By separation that is predicated upon a series of questions that will be periodically updated based upon the latest flavor of the month issue.

  • 1. Do you have an altar with an ornately framed picture of the founding fathers over it in an area partitioned off in the basement by a Ted Nugent Wang Dang Sweet Poon Tang tapestry? Is the altar covering up a latch to a survivalist supply cache or do you think the Founders inability to measure up to the mores of the current year and lack of diversity is the equivalent of primaries in certain red states?

  • 2. Would you mandate Christian prayer and the pledge of allegiance in school or would you prevent Halloween costumes or anything that smacks of partaking in a ritual pertaining to main stream culture that marginalizes others causing a student to wreak vengeance on a world that would allow valentines or shamrocks to enter a learning environment at such a vulnerable age?

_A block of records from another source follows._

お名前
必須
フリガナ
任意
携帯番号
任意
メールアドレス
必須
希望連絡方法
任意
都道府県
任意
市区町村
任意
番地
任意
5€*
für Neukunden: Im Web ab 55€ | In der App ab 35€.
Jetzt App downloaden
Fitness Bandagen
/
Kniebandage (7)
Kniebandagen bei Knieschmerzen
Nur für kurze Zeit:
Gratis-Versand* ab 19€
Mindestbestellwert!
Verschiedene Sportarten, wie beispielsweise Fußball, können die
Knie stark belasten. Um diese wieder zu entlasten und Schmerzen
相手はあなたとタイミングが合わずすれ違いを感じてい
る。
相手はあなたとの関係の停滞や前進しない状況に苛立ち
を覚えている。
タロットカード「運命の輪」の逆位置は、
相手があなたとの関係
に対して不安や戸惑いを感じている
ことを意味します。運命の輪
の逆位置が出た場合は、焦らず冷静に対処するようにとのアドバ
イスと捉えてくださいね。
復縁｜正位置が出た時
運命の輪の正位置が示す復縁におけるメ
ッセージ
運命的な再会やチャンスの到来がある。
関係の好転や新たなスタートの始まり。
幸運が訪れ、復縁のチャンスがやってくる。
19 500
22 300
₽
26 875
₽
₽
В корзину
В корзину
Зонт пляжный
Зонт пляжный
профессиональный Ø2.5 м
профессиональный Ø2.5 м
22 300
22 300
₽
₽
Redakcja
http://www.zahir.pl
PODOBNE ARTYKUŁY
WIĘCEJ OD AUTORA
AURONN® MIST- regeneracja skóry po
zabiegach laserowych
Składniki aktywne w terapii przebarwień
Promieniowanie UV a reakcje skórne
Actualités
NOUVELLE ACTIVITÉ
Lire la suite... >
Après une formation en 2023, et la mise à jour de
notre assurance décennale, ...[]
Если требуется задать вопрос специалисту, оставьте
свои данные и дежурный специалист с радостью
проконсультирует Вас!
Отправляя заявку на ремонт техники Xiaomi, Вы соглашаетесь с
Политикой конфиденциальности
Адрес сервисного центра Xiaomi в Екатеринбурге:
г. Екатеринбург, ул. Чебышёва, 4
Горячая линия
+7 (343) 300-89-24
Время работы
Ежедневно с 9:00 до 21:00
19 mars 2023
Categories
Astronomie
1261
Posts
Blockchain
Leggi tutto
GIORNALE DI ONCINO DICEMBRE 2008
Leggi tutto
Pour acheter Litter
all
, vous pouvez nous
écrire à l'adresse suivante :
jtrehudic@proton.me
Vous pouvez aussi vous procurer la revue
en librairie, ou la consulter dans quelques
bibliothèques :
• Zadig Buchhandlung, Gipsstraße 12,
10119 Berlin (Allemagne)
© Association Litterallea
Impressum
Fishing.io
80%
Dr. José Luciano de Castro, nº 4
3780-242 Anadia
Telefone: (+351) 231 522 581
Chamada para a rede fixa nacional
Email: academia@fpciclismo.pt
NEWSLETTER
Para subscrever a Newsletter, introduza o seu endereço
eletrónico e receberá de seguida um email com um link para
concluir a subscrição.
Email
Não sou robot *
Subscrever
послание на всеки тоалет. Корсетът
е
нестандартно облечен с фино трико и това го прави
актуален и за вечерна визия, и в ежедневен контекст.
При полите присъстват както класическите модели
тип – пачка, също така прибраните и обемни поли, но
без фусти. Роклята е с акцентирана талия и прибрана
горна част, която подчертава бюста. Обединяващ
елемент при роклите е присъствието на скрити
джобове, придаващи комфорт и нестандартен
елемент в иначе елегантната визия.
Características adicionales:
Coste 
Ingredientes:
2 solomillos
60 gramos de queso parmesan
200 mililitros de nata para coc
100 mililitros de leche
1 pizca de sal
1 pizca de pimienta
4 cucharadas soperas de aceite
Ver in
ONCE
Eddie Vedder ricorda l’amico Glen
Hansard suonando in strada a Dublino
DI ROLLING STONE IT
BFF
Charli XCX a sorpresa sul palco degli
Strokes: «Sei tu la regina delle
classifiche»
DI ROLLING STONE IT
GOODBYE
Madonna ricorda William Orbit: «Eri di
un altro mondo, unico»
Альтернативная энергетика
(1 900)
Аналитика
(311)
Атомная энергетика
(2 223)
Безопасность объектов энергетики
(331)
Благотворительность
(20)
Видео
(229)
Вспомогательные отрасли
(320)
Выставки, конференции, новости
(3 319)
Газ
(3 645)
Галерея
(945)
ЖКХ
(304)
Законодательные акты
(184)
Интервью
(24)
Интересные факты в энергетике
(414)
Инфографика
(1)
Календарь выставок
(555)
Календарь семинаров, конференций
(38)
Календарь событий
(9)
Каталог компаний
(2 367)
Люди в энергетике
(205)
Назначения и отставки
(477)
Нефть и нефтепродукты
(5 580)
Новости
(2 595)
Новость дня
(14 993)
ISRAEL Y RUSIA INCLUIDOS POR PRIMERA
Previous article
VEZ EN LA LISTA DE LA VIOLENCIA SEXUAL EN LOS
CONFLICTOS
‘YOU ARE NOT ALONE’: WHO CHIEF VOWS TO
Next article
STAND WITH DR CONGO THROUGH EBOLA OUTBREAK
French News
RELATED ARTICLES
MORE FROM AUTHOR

  • 3. Arsenic, Poison Ivy, Belladonna, Hemlock, Peyote, Psilocybin Mushrooms, Colorado River Toad Venom. Would you rather ingest these ingredients than allow labeling qualifying them as natural - because of your belief that anything natural must be good or because any government dictates regarding labeling is socialism on a stick?

  • 4. If you find out your neighbor is gay would you locate a group to kidnap him in order to scrub the gayness out of his brain or would you severely admonish him for numerous instances of gentrification due to the increasing number of fabulous rehab projects.

  • 5. Would you self-deport at the age of sixty-three if you found your mother’s birth certificate and journal while cleaning out her attic providing the evidence that you are an anchor baby? Or would you consider the arrests of ISIS leadership at the airport illegal due to inescapable profiling that is an inherent trait of white privilege?